■ **What is needed**: Please show each line from the items below that contains the string "positive".

Collected data:
***

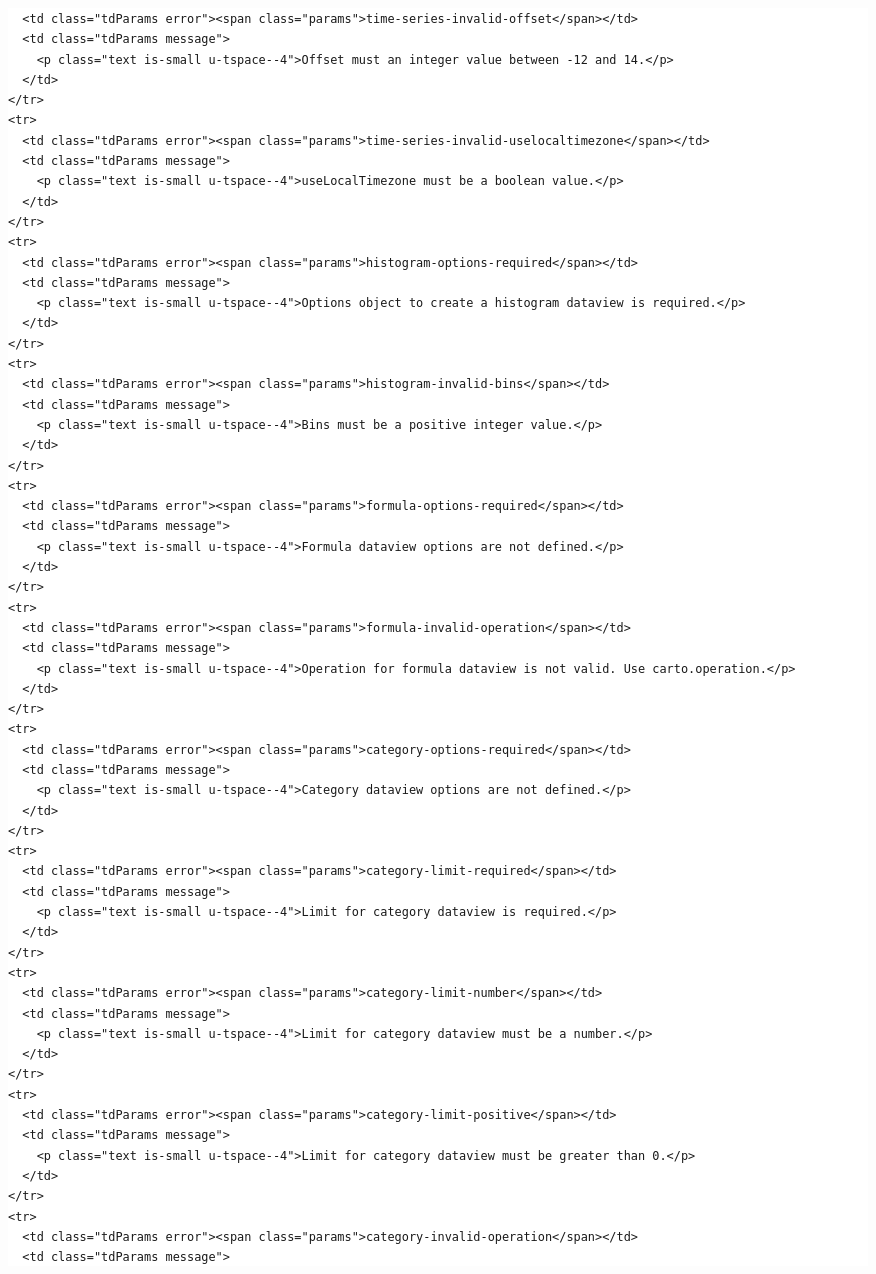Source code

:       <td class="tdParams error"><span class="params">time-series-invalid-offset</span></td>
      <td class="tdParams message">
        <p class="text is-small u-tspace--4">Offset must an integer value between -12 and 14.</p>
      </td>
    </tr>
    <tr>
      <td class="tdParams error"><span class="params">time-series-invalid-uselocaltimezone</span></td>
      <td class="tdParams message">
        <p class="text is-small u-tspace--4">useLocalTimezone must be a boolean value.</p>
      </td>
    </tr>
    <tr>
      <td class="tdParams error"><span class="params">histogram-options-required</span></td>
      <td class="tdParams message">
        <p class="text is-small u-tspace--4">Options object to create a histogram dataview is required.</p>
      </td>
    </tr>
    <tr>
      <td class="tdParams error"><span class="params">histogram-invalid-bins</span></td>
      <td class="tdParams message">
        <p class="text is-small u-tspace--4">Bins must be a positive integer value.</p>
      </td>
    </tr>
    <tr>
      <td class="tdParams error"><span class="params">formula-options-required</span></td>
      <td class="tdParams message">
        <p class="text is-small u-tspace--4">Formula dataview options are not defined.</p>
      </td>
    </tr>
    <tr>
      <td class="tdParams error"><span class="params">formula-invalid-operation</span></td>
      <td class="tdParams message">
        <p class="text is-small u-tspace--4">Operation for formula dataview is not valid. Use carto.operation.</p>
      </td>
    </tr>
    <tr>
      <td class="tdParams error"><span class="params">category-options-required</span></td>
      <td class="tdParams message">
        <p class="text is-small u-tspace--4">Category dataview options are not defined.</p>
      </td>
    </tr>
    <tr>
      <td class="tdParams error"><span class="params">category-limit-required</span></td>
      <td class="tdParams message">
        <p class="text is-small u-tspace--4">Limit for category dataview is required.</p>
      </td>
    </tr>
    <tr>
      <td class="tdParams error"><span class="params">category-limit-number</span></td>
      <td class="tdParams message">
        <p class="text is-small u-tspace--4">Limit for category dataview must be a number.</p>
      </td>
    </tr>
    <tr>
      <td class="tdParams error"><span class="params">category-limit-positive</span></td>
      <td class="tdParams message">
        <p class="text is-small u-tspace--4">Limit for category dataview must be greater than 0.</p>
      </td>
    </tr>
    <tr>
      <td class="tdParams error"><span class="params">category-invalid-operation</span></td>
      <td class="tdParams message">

***

■ **Solution for this task**:
        <p class="text is-small u-tspace--4">Bins must be a positive integer value.</p>
      <td class="tdParams error"><span class="params">category-limit-positive</span></td>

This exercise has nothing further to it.